AT the recent Financial Times Africa Summit in London Governor of the Central Bank of Nigeria (CBN) Mr Godwin Emefiele, defended his foreign exchange policy, which has tended towards administrative controls since the begining of this year. He had contended that the policy had so far ensured relative stability in the foreign exchange market and the value of the Naira against major world currencies.
But foreign investors and the international media disagree, claiming that the perceived stability is a myth and indicating that trouble lies on the horizon.
CBN’s effort at administrative foreign exchange management obviously signposts much deeper problems in the economy, the major one being the weakening of the external reserve and foreign exchange supply gaps. The consequence is that businesses are going through untold hardship, and the economy could plunge deeper towards recession.
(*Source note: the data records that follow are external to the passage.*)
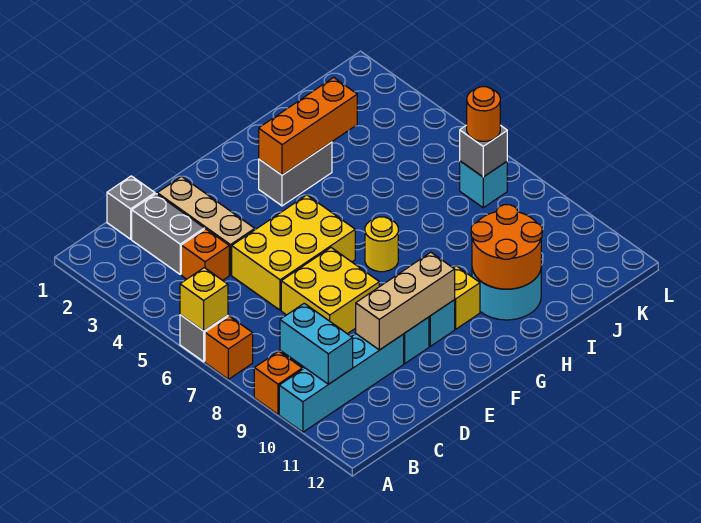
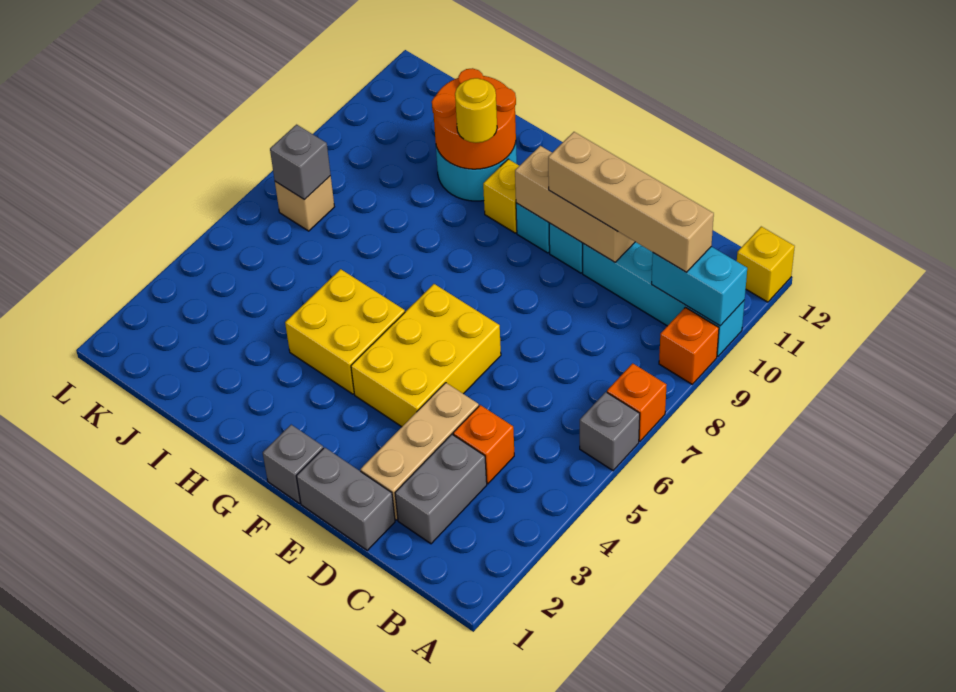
yellow brick A6 level 2 -> yellow brick A12 level 1
cyan brick B9:B10 level 2 -> cyan brick A10:B10 level 2
none -> tan brick B10:E10 level 3
grey brick C1 level 1 -> grey brick F1 level 1
yellow brick D5:F6 level 1 -> yellow brick E4:F6 level 1
yellow brick D7:E8 level 1 -> yellow brick G4:H5 level 1
grey brick G3:H3 level 1 -> grey brick D1:E1 level 1
orange brick G3:I3 level 2 -> none
yellow round brick G7 level 1 -> yellow round brick H10 level 3
cyan brick K7 level 1 -> tan brick K7 level 1
orange round brick K7 level 3 -> none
The CBN is sticking to its administrative management strategy where it determines both exchange rates and supply. By this, the Bank believes it would curtail unwholesome demands for foreign exchange while protecting the Naira and the nation’s foreign reserves from free fall. But foreign investors are of the view that market forces should determine both the demand and supply, and ultimately the value of the Naira so as to avoid arbitraging and economic distortions.
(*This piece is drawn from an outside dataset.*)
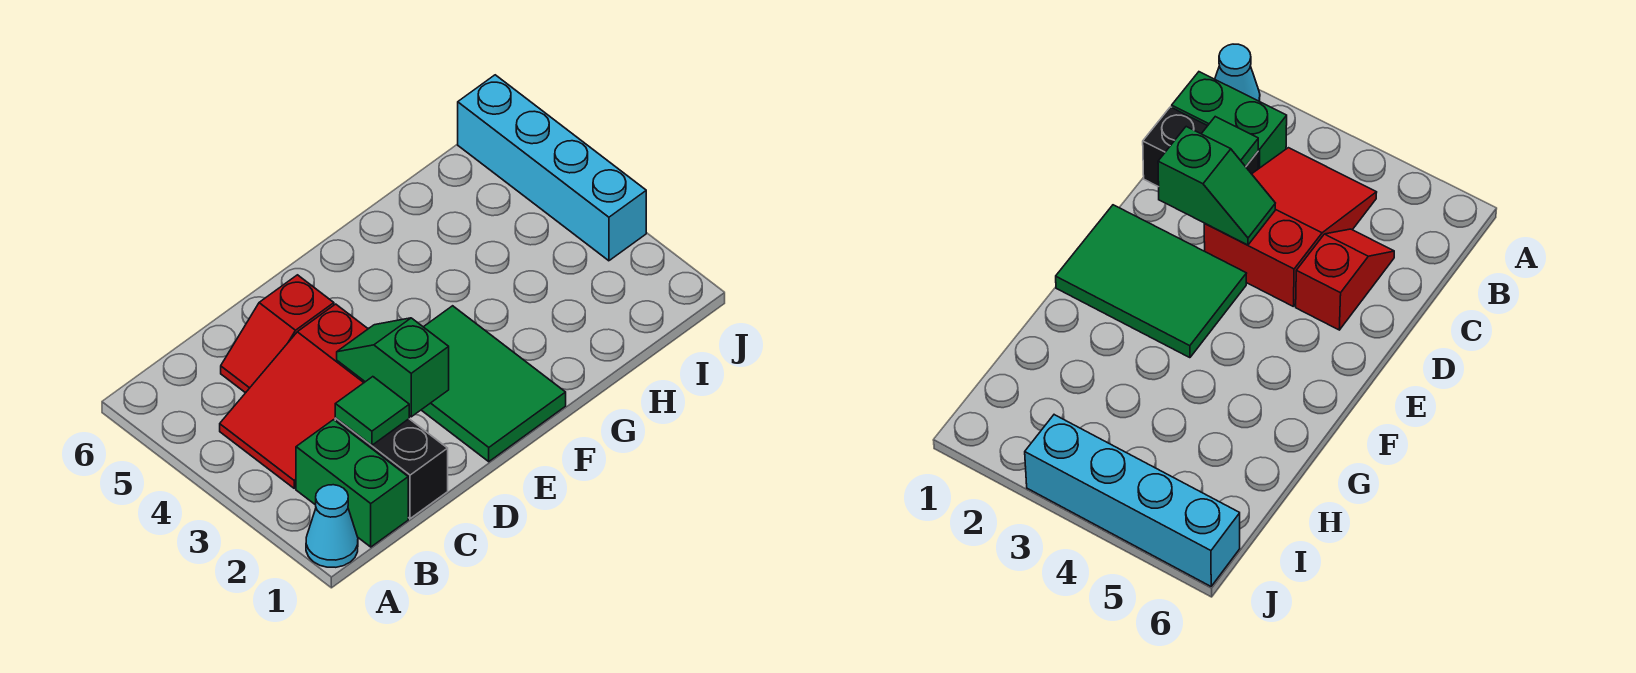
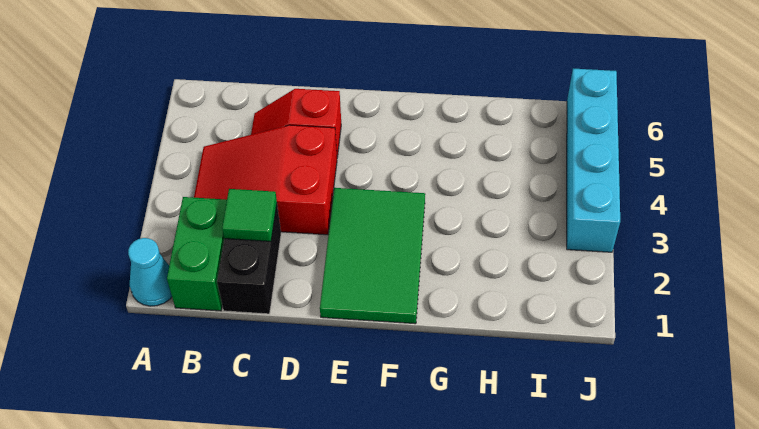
green slope D2:D3 level 2 top 2 -> none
The CBN obviously has the best interest of Nigerians in its policy. The concern for Nigeria’s interest as against external interest is natural but we need to diagnose those external interests to see if they are really anti-Nigeria. Of concern is the impact of devaluation of the Naira on the economy and the livelihood of the average citizen.
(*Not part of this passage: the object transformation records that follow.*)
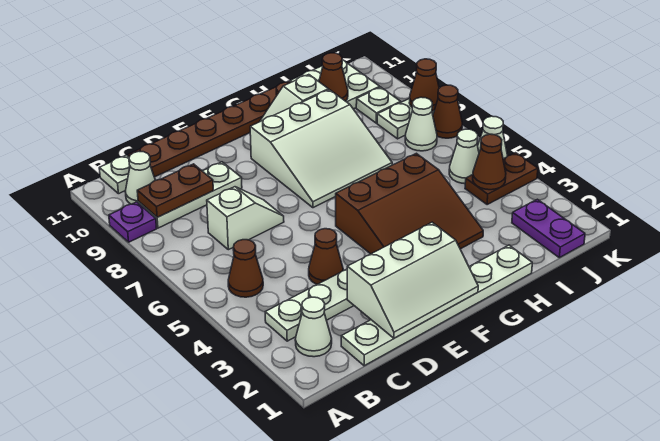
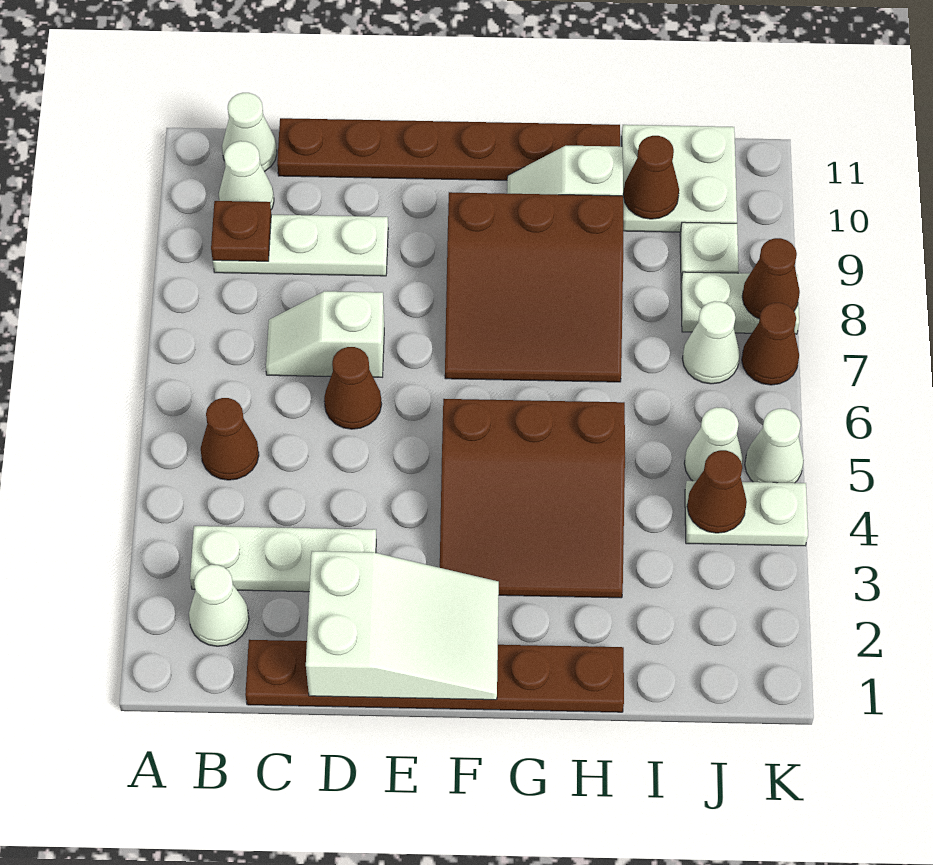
purple plate A9 level 1 -> none
brown plate B9:C9 level 2 -> brown plate B9 level 2
white plate B11 level 1 -> white cone B11 level 1
white plate C1:H1 level 1 -> brown plate C1:H1 level 1
white slope C7:D7 level 1 top C -> white slope C7:D7 level 1 top D
white slope D1:F2 level 2 top 2 -> white slope D1:F2 level 2 top D
brown cone D4 level 1 -> brown cone D6 level 1
white slope F7:H9 level 1 top 9 -> brown slope F7:H9 level 1 top 9
purple plate J1:J2 level 1 -> none
brown plate J4:K4 level 1 -> white plate J4:K4 level 1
A free market foreign exchange policy may put pressure on the external reserves and exchange rate. A devalued Naira would mean increased inflation and cost of living.
However, classical monetary economists would also argue that a devalued local currency would discourage imports while giving impetus to exports. But this would be to the advantage of an economy that has a manufacturing base and Nigeria is obviously not such yet.
The current administrative strategy appears to be giving a temporary and even false sense of security whereas in reality it is not sustainable over a reasonable period of time, especially against Nigeria’s troubling oil revenue profile.
As a matter of fact the protective policy has forced CBN to be the only supplier of foreign exchange in the market and this is already putting the foreign reserve on steady decline thereby defeating the very objective of the policy.
We advise CBN to explore economic trajectories that are more open to alternative courses of action. We urge it to periodically reappraise the protectionist policy, stimulate inter-bank foreign exchange trade and support real sector development.